_What you should do_
Using the records below, quote only the span that opens with the line containing "Запчасти для Чернильных принтеров" and closes with the line containing "シリコン系の太陽電池は、長期的な信頼性と耐久性に優", exactly and inclusively.

_Saved data entries_
● ● ● ●

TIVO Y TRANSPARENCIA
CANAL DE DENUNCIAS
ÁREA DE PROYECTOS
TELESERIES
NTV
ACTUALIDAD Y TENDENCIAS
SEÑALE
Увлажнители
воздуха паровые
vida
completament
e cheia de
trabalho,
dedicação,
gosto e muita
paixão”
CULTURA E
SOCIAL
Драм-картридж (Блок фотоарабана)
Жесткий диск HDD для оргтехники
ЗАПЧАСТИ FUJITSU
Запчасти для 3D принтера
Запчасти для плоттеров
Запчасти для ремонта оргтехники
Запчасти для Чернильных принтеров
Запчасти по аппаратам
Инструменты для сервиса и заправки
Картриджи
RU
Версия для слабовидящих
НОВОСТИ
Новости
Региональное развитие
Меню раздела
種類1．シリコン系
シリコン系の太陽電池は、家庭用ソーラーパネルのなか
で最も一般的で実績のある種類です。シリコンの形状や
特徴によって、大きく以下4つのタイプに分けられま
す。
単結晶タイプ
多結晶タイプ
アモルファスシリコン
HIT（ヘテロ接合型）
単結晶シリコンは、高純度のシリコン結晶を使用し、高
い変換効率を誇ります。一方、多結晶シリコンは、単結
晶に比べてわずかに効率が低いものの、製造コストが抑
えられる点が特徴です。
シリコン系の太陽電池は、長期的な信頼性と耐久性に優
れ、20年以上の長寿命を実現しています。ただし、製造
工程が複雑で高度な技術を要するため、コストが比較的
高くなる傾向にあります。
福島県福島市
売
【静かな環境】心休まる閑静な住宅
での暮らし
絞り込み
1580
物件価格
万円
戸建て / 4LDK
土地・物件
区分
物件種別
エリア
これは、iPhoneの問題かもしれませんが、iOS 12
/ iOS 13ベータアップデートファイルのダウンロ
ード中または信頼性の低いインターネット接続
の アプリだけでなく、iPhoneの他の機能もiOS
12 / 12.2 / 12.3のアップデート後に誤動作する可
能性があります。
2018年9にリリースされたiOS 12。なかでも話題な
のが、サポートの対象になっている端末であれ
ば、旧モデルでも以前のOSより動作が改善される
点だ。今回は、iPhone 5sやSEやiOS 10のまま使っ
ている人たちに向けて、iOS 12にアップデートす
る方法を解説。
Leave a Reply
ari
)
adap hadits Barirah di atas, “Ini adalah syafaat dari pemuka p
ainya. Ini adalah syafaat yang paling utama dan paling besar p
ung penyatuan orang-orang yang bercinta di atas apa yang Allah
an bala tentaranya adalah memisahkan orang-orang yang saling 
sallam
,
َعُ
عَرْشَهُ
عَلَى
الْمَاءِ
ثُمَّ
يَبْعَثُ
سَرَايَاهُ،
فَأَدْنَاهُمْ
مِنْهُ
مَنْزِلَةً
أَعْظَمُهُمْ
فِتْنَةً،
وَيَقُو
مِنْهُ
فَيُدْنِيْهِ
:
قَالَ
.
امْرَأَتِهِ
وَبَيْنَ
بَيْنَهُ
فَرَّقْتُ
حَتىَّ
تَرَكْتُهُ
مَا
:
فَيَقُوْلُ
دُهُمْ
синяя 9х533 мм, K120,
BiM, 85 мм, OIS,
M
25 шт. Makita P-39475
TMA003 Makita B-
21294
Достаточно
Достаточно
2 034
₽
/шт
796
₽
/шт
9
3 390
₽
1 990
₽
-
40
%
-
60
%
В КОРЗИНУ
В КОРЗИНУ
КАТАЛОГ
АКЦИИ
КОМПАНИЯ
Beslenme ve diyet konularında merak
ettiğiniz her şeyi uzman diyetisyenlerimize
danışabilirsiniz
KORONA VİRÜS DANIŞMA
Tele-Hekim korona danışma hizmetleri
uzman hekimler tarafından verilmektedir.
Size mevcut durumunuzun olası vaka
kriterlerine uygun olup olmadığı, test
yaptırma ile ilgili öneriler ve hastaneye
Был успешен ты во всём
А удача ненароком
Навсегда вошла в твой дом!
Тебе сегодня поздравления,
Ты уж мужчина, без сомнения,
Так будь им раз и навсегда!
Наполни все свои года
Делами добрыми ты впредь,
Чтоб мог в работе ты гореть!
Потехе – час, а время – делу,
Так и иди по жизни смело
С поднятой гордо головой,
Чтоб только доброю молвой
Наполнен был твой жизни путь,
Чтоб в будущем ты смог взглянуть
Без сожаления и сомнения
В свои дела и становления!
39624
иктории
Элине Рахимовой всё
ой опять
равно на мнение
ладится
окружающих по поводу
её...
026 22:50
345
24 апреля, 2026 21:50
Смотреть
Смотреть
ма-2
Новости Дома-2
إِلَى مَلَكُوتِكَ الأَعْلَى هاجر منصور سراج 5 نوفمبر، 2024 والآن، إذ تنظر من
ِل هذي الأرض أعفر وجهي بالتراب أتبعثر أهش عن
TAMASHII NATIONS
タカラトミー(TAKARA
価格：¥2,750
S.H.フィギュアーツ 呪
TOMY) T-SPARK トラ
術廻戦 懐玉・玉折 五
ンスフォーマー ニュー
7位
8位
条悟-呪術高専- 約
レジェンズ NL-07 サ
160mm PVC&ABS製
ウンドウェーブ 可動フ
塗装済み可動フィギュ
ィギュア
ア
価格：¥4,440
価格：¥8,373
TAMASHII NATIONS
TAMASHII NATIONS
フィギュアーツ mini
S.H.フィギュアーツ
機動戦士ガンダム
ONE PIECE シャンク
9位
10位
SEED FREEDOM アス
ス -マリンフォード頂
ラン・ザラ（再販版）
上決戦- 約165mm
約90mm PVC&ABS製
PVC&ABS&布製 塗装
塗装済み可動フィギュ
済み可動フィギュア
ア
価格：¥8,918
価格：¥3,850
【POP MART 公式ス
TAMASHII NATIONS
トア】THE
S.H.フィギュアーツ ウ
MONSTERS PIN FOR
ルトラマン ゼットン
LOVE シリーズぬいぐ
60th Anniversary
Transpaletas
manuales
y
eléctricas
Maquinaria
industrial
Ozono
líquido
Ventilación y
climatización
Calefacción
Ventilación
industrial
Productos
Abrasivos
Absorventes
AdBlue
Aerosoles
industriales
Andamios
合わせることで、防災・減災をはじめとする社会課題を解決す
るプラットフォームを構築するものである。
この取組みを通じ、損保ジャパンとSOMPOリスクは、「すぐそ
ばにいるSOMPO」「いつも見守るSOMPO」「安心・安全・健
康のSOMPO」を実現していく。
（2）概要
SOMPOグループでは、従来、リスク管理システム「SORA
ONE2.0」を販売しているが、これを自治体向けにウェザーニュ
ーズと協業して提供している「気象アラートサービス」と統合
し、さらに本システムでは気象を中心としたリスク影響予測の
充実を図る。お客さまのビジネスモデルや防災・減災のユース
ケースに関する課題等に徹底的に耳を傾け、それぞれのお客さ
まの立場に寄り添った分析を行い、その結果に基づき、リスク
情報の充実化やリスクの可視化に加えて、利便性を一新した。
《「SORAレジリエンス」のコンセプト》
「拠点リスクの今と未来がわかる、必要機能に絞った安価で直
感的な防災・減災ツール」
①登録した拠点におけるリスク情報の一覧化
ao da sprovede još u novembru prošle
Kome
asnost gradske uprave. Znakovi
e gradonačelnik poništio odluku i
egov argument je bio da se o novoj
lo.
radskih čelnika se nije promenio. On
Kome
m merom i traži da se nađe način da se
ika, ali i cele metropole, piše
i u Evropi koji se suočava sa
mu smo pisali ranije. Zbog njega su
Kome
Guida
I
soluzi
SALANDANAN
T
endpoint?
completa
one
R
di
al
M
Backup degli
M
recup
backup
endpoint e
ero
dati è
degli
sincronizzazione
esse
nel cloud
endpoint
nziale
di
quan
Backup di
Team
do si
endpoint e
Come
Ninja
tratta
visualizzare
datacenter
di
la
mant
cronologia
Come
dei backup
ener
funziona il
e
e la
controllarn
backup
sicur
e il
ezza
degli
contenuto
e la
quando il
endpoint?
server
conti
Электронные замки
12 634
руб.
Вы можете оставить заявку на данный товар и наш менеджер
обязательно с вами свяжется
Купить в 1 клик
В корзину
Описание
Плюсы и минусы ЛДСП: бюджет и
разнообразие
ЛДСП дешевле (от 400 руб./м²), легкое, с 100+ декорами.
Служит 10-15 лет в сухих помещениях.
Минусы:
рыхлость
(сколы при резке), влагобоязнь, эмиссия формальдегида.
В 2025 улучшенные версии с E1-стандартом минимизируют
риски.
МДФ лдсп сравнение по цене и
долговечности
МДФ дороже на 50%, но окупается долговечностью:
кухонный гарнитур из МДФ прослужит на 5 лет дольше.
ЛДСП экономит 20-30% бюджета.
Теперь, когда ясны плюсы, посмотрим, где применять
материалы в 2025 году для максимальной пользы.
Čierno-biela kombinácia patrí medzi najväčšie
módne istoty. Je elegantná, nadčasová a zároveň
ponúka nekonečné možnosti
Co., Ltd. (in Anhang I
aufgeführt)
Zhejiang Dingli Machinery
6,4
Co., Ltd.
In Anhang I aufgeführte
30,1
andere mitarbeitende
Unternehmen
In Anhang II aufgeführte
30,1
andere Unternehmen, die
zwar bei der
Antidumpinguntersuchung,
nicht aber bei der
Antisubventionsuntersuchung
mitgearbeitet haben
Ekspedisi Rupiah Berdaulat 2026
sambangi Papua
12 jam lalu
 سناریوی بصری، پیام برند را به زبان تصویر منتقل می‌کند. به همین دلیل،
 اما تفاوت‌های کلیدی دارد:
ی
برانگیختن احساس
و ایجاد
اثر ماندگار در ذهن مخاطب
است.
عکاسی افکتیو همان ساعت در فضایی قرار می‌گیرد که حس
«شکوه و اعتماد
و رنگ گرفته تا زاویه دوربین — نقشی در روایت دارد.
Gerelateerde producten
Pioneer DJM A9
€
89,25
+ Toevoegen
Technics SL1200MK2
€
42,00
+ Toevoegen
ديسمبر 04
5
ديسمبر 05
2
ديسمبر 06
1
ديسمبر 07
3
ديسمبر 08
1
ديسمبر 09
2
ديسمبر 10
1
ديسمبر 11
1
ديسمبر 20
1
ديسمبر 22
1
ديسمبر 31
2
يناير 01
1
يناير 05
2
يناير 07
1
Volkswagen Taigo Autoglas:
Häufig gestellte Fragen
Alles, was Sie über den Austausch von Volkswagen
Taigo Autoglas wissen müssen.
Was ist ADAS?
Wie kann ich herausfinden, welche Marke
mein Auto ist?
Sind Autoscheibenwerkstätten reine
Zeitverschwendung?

● ● ● ●

_Expected answer_
Запчасти для Чернильных принтеров
Запчасти по аппаратам
Инструменты для сервиса и заправки
Картриджи
RU
Версия для слабовидящих
НОВОСТИ
Новости
Региональное развитие
Меню раздела
種類1．シリコン系
シリコン系の太陽電池は、家庭用ソーラーパネルのなか
で最も一般的で実績のある種類です。シリコンの形状や
特徴によって、大きく以下4つのタイプに分けられま
す。
単結晶タイプ
多結晶タイプ
アモルファスシリコン
HIT（ヘテロ接合型）
単結晶シリコンは、高純度のシリコン結晶を使用し、高
い変換効率を誇ります。一方、多結晶シリコンは、単結
晶に比べてわずかに効率が低いものの、製造コストが抑
えられる点が特徴です。
シリコン系の太陽電池は、長期的な信頼性と耐久性に優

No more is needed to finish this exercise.